:: Work request ::
For the entries below, print exactly the lines between the line holding "Current assets, 20201231: 421044592436" and the line holding "Prethodne Kumulativ, 138: 25365 -> 16000", inclusive, and nothing else.

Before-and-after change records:
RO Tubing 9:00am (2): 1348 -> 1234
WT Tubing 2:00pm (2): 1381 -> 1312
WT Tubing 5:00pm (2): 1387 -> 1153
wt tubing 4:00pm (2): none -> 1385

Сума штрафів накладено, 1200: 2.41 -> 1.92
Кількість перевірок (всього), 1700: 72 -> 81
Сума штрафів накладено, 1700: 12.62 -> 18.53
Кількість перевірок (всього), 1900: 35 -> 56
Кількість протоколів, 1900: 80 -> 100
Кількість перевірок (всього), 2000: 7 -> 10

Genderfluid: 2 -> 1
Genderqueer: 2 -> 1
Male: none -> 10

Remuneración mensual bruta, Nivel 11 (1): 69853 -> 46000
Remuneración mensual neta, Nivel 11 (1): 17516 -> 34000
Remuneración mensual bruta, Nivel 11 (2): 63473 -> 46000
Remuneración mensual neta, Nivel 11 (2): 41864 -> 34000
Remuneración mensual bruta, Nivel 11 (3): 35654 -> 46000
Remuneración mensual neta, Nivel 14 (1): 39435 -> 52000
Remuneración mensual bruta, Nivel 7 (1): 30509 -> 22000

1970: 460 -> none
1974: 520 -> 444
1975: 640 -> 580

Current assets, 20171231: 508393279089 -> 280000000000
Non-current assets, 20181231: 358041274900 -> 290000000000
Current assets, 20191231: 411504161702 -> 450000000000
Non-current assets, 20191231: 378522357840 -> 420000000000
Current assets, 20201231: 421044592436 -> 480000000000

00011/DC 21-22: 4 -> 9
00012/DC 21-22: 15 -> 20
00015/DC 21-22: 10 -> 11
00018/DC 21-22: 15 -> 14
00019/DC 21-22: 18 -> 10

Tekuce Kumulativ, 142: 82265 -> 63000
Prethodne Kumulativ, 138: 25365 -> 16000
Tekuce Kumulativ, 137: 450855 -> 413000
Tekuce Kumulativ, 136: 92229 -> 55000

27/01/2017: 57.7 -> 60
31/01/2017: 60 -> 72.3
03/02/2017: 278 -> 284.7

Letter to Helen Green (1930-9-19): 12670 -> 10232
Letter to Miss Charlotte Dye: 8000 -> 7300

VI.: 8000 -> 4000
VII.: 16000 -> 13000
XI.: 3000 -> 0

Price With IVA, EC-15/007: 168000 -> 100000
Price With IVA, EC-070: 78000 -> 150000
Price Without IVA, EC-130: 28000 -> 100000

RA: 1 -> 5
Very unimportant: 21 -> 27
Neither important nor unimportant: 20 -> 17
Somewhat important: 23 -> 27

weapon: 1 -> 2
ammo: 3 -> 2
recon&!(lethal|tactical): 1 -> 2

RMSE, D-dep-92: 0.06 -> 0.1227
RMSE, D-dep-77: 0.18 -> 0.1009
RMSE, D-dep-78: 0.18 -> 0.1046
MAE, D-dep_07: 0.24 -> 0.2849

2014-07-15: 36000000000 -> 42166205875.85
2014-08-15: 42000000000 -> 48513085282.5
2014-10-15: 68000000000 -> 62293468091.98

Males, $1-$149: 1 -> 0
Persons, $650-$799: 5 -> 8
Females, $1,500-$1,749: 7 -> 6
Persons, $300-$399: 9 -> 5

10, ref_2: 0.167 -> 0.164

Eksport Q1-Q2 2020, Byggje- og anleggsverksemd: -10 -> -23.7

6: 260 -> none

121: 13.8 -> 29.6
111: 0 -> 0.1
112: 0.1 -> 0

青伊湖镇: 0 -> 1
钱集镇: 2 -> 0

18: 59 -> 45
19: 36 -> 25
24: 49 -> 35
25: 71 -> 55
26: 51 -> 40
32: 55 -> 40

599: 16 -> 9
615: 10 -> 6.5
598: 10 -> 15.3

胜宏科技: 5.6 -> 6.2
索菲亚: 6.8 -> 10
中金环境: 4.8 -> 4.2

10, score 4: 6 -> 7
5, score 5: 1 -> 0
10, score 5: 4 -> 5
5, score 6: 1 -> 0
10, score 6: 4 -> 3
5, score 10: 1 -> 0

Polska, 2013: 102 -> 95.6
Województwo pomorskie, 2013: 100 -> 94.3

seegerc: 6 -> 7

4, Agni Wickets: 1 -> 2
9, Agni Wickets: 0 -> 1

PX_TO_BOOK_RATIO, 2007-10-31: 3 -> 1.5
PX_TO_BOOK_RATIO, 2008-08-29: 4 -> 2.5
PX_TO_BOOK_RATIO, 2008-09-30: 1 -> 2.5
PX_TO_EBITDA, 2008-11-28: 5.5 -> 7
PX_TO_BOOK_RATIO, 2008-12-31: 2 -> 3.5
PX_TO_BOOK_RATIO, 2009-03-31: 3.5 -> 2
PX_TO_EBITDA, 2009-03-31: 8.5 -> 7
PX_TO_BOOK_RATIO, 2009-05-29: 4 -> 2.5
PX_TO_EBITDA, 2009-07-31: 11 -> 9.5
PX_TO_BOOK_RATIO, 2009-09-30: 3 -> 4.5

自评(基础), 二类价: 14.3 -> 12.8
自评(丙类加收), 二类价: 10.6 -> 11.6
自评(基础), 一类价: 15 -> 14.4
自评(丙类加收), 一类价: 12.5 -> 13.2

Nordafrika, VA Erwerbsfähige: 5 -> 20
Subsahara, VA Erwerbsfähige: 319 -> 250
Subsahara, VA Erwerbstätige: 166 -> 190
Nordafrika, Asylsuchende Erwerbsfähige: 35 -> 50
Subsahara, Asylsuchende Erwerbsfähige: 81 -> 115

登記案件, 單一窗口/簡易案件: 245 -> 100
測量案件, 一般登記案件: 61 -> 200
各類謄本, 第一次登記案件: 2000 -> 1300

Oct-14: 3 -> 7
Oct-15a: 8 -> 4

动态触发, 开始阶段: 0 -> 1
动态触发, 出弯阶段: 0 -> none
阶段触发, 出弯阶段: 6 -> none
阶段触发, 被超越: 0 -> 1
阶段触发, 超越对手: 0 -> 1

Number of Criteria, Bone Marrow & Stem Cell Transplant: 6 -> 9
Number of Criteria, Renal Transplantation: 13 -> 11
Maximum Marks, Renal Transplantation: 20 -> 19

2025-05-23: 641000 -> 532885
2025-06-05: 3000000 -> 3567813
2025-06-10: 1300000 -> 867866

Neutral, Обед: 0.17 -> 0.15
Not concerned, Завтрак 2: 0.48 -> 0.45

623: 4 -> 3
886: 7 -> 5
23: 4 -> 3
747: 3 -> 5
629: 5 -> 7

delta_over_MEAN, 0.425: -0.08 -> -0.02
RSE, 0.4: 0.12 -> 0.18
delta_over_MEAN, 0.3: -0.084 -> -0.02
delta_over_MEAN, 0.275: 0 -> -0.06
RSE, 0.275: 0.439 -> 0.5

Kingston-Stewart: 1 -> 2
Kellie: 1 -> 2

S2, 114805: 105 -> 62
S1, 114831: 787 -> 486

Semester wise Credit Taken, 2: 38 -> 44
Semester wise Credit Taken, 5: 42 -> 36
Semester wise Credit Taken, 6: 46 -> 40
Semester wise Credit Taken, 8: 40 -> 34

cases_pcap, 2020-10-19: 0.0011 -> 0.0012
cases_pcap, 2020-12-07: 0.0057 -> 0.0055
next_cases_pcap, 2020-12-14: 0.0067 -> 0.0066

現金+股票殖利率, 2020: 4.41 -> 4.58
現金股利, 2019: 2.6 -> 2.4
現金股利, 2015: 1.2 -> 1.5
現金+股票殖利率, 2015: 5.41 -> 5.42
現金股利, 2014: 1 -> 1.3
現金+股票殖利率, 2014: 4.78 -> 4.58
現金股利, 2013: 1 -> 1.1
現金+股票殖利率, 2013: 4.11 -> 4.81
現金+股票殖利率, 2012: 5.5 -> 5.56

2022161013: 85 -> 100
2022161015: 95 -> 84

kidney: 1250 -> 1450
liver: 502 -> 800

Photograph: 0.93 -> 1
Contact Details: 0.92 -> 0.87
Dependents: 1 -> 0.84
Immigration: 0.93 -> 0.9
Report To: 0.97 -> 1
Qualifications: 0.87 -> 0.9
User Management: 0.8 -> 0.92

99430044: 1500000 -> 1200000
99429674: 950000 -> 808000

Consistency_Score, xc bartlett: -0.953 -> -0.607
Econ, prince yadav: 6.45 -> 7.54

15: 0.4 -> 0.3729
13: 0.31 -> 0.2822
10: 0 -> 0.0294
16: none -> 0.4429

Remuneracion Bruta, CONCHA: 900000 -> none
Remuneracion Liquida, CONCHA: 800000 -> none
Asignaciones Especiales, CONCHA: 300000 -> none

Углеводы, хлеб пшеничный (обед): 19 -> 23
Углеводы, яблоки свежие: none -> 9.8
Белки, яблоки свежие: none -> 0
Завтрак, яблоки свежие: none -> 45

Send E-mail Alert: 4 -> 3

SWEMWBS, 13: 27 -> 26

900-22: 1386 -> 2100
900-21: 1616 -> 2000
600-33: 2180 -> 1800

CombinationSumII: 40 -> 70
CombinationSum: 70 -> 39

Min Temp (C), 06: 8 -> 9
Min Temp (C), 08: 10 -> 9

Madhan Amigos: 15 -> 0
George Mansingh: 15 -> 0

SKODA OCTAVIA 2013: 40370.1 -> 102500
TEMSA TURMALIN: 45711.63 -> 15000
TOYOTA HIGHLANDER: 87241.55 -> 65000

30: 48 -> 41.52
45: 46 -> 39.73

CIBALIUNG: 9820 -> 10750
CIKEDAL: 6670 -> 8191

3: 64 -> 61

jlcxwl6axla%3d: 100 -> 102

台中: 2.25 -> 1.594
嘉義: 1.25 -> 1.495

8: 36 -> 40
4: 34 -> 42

:: Output for this task ::
Current assets, 20201231: 421044592436 -> 480000000000

00011/DC 21-22: 4 -> 9
00012/DC 21-22: 15 -> 20
00015/DC 21-22: 10 -> 11
00018/DC 21-22: 15 -> 14
00019/DC 21-22: 18 -> 10

Tekuce Kumulativ, 142: 82265 -> 63000
Prethodne Kumulativ, 138: 25365 -> 16000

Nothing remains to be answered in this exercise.